BRASILEIROS EM PÂNICO COM AÇÃO DOS EUA CONTRA FACÇÕES!

A recente decisão dos Estados Unidos de classificar as principais facções criminosas brasileiras, como o Primeiro Comando da Capital (PCC) e o Comando Vermelho (CV), como organizações terroristas, tem gerado mais cautela do que entusiasmo entre a população brasileira. É o que aponta uma pesquisa inédita realizada pelo Ipsos-Ipec, que revela uma nação profundamente dividida e apreensiva em relação às implicações dessa medida.

De acordo com o levantamento, a maioria esmagadora, 54% dos entrevistados, interpreta a ação norte-americana como uma clara interferência em assuntos que deveriam ser de responsabilidade exclusiva do Brasil. Em contrapartida, apenas 35% discordam dessa percepção, enquanto 4% não se posicionam, evidenciando uma forte resistência à intromissão externa em questões de soberania nacional, mesmo que o objetivo seja combater o crime organizado.

A preocupação se estende à segurança das comunidades. Um dado alarmante da pesquisa mostra que 56% dos brasileiros acreditam, total ou parcialmente, que a classificação das facções como terroristas pode, na verdade, colocar em risco os moradores das áreas mais vulneráveis e sob influência desses grupos. Apenas 33% discordam dessa visão, sugerindo um medo generalizado de retaliações ou de uma escalada da violência em resposta à medida internacional.

Apesar do objetivo declarado de fortalecer a segurança pública, os brasileiros demonstram ceticismo quanto aos benefícios práticos da iniciativa. Enquanto 48% vislumbram uma possível melhoria na segurança, uma parcela significativa de 41% discorda dessa avaliação, revelando uma falta de consenso sobre a eficácia da estratégia americana. Além disso, a medida levanta temores econômicos consideráveis: quase metade dos entrevistados expressa preocupação com impactos negativos na economia do país, e 48% enxergam um risco direto aos recursos nacionais.
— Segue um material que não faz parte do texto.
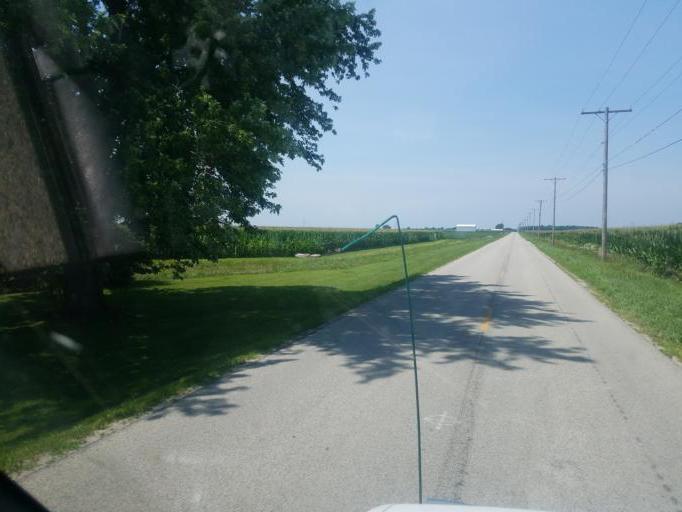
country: US
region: Ohio
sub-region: Shelby County
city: Sidney
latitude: 40.3037
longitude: -84.0682
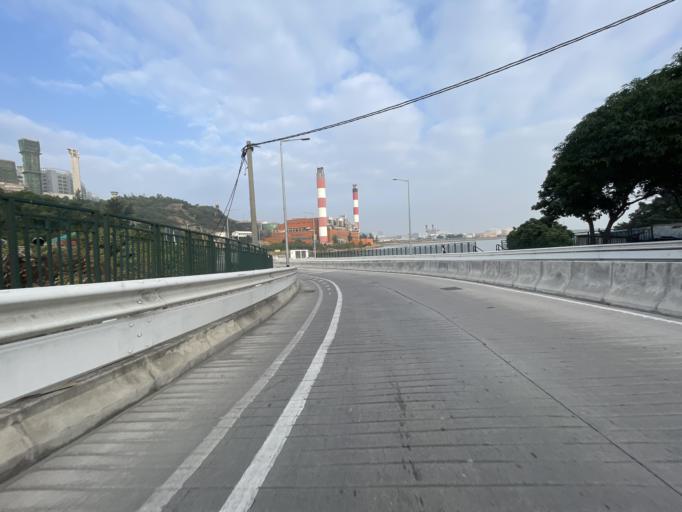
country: MO
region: Macau
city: Macau
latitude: 22.1345
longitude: 113.5815
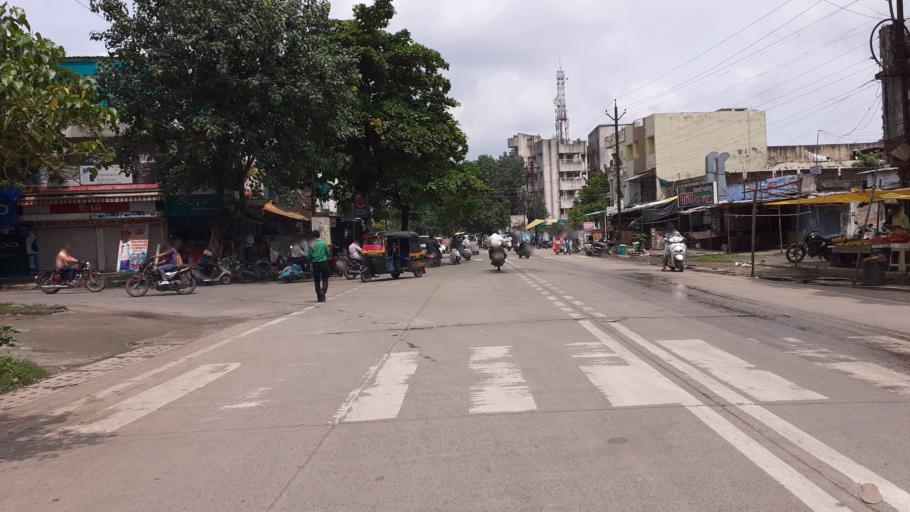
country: IN
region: Maharashtra
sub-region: Nagpur Division
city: Nagpur
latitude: 21.1170
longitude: 79.1110
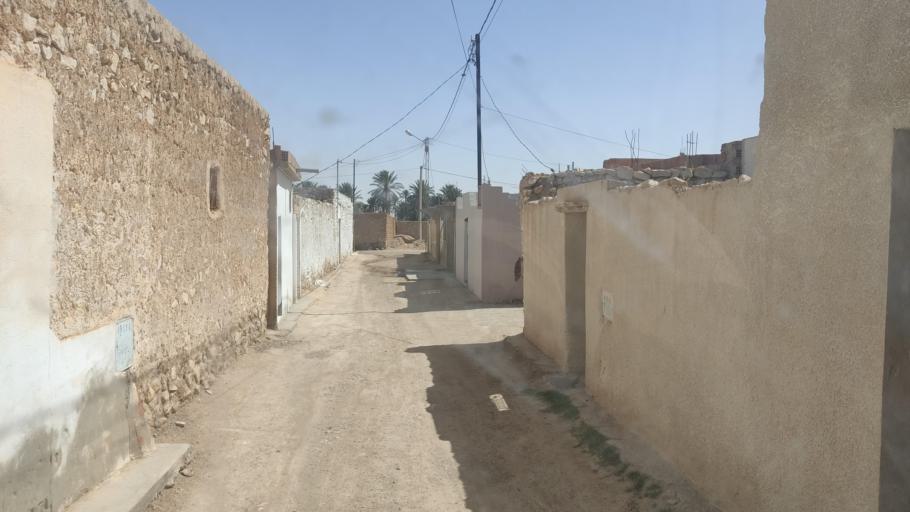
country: TN
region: Gafsa
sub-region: Gafsa Municipality
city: Gafsa
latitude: 34.3344
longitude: 8.9203
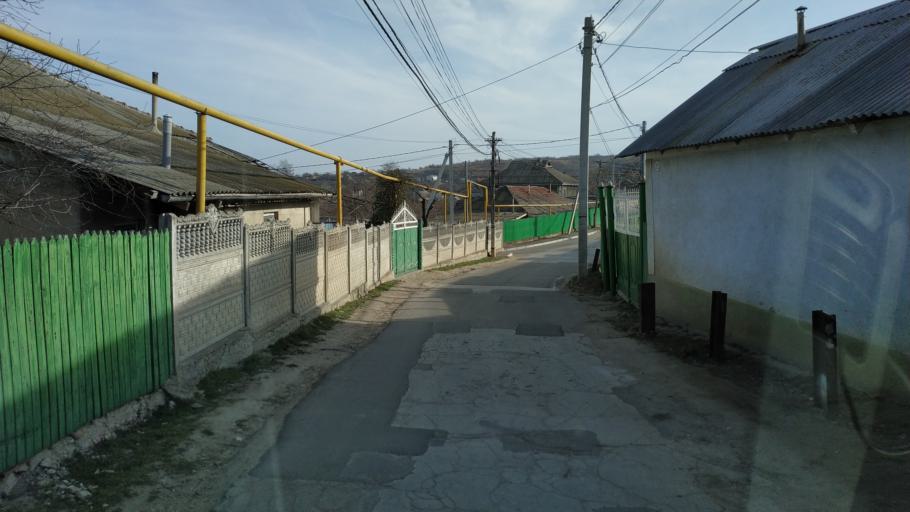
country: MD
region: Chisinau
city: Vatra
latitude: 47.0699
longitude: 28.6740
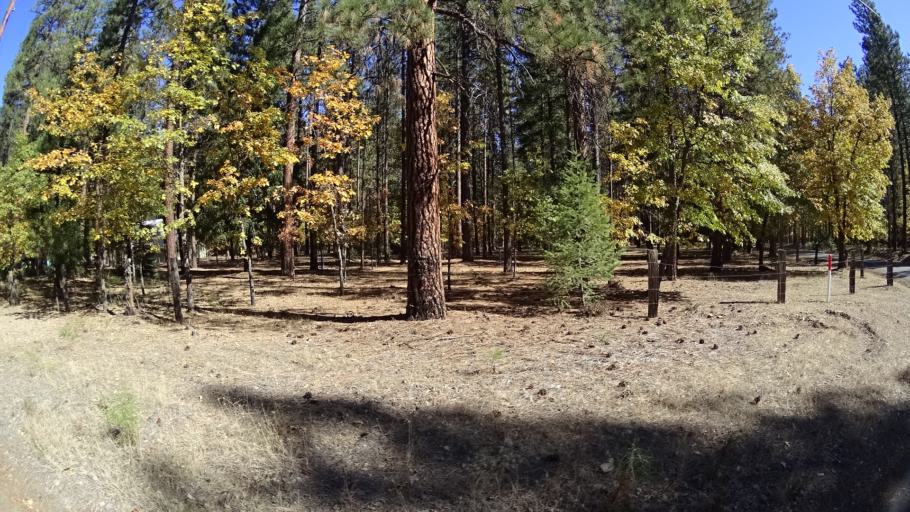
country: US
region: California
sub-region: Siskiyou County
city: Yreka
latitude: 41.5818
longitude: -122.9746
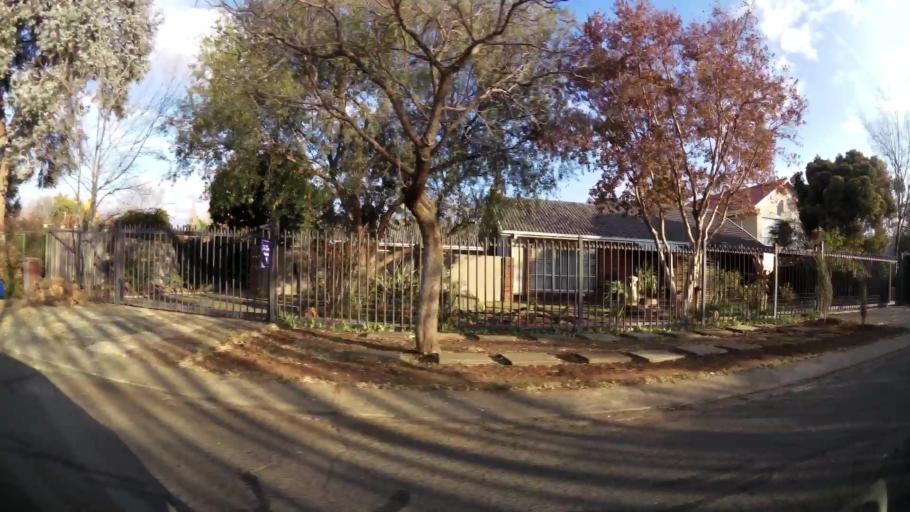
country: ZA
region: Orange Free State
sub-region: Mangaung Metropolitan Municipality
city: Bloemfontein
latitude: -29.1461
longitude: 26.1817
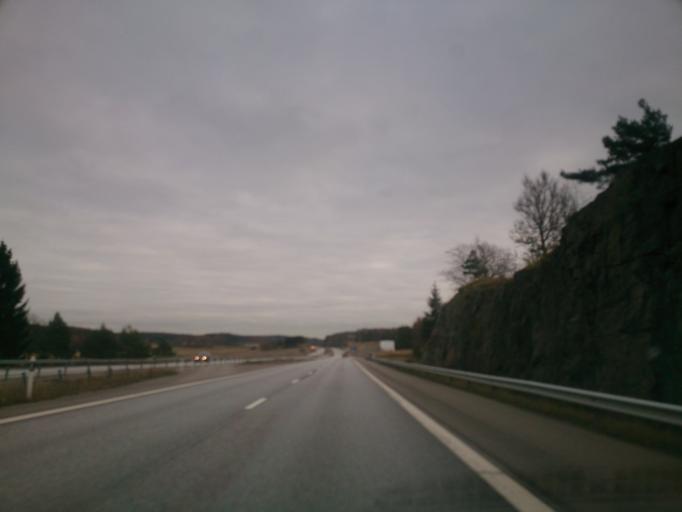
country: SE
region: Soedermanland
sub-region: Trosa Kommun
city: Vagnharad
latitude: 58.9599
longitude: 17.4675
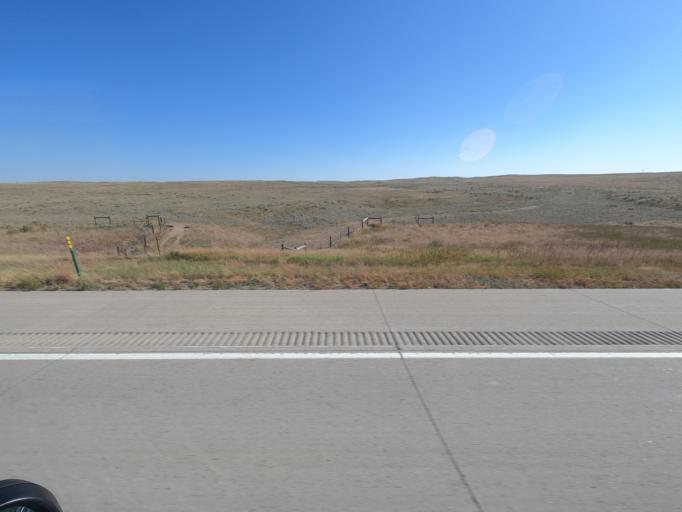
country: US
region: Nebraska
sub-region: Deuel County
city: Chappell
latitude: 40.9239
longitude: -102.4495
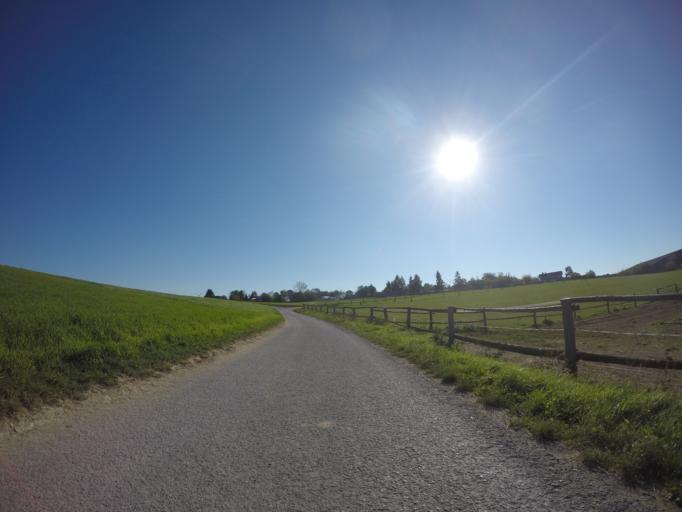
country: DE
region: Bavaria
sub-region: Regierungsbezirk Unterfranken
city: Remlingen
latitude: 49.8096
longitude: 9.6900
No entanto, em um cenário de incertezas, há um ponto de tranquilidade para a maioria. Apesar das recentes especulações e boatos, 52% dos brasileiros não acreditam que o sistema de pagamentos instantâneos PIX, uma ferramenta essencial para a vida financeira nacional, possa ser afetado pela decisão dos EUA. Essa percepção de resiliência do PIX contrasta com a apreensão observada em outras áreas.

A pesquisa do Ipsos-Ipec, que serve como um termômetro da opinião pública, foi conduzida entre os dias 13 e 17 de junho, abrangendo 2.000 entrevistados distribuídos em 130 municípios brasileiros. A margem de erro estimada é de 2 pontos percentuais para mais ou para menos, com um nível de confiança de 95%, garantindo a robustez e a representatividade dos dados coletados.